Simultaneous Inference#

When examining multiple \(ATT(g,t)\) parameters or event-study coefficients, pointwise confidence intervals can be misleading due to multiple testing concerns. The methodology provides simultaneous confidence bands that cover all parameters with a pre-specified probability.

These bands are constructed using a multiplier bootstrap procedure that accounts for the dependence across different group-time estimates. The resulting simultaneous bands are wider than pointwise intervals but provide valid coverage for the entire collection of parameters.

Event-Study Aggregation#

While the group-time parameters \(ATT(g,t)\) provide complete flexibility, researchers often want to summarize results by event time. The event-study aggregation computes weighted averages across cohorts for each elapsed time since treatment.

For post-treatment event times \(e \geq 0\), the event-study parameter is

\[ES(e) = \sum_{g \in \mathcal{G}_{\text{trt}}} \mathbb{P}(G = g \mid G + e \in [2, T]) \cdot ATT(g, g+e).\]

The natural estimator replaces each \(ATT(g, g+e)\) with its DR GMM estimate and uses sample proportions for the weights

\[\widehat{ES}_{\text{dr,gmm}}(e) = \sum_{g \in \mathcal{G}_{\text{trt}}} \mathbb{P}_n(G = g \mid G + e \in [2, T]) \cdot \widehat{ATT}_{\text{dr,gmm}}(g, g+e).\]

This estimator is asymptotically normal, and inference follows from the delta method combined with the asymptotic theory for the underlying \(ATT(g,t)\) estimates.

An overall summary parameter that averages across all post-treatment event times is

\[ES_{\text{avg}} = \frac{1}{N_E} \sum_{e \in \mathcal{E}} ES(e),\]

where \(\mathcal{E}\) is the set of post-treatment event times and \(N_E\) is its cardinality.

Pre-Treatment Testing#

The availability of pre-treatment periods allows assessment of the DDD parallel trends assumption. By computing the DDD estimand for periods \(t < g\), researchers can check whether pre-treatment “effects” are close to zero.

Pre-treatment event-study coefficients \(ES(e)\) for \(e < 0\) should equal zero under the identification assumptions. Note that \(ES(-1) = 0\) by construction since the baseline period is fixed at \(g-1\). For earlier pre-treatment periods, significant coefficients suggest the identifying assumption may be violated.

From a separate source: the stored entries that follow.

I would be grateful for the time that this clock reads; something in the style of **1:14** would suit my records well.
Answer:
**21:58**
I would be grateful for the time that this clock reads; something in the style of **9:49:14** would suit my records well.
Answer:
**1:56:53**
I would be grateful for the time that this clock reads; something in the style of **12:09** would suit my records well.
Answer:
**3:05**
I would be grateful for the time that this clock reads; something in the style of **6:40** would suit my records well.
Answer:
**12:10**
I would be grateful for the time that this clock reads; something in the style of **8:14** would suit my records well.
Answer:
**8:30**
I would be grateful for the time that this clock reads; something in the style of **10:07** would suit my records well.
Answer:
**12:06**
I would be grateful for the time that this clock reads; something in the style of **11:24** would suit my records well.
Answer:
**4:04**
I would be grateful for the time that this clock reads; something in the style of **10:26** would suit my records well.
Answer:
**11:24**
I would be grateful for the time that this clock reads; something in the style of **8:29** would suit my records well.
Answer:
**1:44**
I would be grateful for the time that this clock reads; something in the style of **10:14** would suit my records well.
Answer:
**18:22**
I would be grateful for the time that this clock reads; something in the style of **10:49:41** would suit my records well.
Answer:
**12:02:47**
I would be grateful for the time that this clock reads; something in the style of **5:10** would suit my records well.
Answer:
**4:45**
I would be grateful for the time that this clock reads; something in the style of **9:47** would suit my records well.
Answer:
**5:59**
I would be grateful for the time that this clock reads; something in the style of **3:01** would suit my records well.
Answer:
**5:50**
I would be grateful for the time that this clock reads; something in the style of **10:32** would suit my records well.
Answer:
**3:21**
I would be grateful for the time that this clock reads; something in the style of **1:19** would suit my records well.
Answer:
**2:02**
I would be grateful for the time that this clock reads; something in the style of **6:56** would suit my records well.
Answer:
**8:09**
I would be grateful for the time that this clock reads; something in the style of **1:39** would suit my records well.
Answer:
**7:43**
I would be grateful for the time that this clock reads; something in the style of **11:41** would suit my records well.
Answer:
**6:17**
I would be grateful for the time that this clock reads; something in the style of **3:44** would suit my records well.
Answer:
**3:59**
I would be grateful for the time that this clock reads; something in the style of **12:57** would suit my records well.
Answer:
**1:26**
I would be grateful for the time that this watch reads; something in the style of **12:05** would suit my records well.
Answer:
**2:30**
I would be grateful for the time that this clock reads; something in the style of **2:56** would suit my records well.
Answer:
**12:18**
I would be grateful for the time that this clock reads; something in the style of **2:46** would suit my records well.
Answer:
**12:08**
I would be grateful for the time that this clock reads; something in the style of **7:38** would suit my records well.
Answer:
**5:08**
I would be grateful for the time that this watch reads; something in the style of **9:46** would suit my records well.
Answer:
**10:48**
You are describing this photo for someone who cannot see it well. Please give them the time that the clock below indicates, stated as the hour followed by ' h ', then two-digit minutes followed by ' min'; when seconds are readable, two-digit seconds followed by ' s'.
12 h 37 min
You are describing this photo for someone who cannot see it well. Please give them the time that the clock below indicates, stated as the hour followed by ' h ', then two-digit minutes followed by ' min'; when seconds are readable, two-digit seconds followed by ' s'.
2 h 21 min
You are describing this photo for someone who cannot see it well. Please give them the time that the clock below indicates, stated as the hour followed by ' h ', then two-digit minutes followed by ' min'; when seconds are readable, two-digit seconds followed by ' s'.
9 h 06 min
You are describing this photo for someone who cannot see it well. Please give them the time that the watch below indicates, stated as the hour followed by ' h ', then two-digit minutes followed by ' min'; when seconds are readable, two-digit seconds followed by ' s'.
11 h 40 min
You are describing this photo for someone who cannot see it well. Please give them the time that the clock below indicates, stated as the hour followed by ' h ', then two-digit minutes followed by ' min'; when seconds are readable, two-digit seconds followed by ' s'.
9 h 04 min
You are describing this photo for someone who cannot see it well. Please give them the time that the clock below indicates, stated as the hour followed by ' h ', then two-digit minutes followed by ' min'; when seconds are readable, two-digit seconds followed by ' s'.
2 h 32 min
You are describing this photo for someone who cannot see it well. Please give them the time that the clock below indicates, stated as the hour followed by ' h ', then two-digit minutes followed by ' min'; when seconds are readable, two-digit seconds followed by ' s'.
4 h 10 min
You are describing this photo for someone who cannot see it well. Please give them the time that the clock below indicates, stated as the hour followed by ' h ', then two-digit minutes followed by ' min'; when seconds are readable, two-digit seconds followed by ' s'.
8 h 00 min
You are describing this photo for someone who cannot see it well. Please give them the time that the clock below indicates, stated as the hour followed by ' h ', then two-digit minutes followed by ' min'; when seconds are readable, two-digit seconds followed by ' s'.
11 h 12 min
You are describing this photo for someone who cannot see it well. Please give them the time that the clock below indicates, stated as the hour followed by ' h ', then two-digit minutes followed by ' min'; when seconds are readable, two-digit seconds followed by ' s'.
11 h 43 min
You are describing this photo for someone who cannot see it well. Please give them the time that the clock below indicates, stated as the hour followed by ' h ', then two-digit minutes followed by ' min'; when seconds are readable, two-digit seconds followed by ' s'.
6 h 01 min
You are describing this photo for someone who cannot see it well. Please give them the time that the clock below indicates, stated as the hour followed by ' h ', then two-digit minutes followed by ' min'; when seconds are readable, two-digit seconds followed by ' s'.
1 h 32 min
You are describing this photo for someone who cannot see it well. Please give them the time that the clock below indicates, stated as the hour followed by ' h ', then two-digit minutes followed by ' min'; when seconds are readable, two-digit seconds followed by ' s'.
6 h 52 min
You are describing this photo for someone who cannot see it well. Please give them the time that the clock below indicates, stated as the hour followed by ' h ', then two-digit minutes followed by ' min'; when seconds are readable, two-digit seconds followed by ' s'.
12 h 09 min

Event-study plots that include both pre-treatment and post-treatment periods provide visual diagnostics. Under the identification assumptions, pre-treatment coefficients should be statistically indistinguishable from zero, while post-treatment coefficients reveal the dynamic treatment effects.

When pre-treatment coefficients suggest potential violations, researchers can apply sensitivity analysis methods following Rambachan and Roth (2023) to assess robustness of conclusions to departures from parallel trends.

Note

For complete theoretical details including proofs, regularity conditions, and additional Monte Carlo evidence, see the original paper by Ortiz-Villavicencio and Sant’Anna (2025).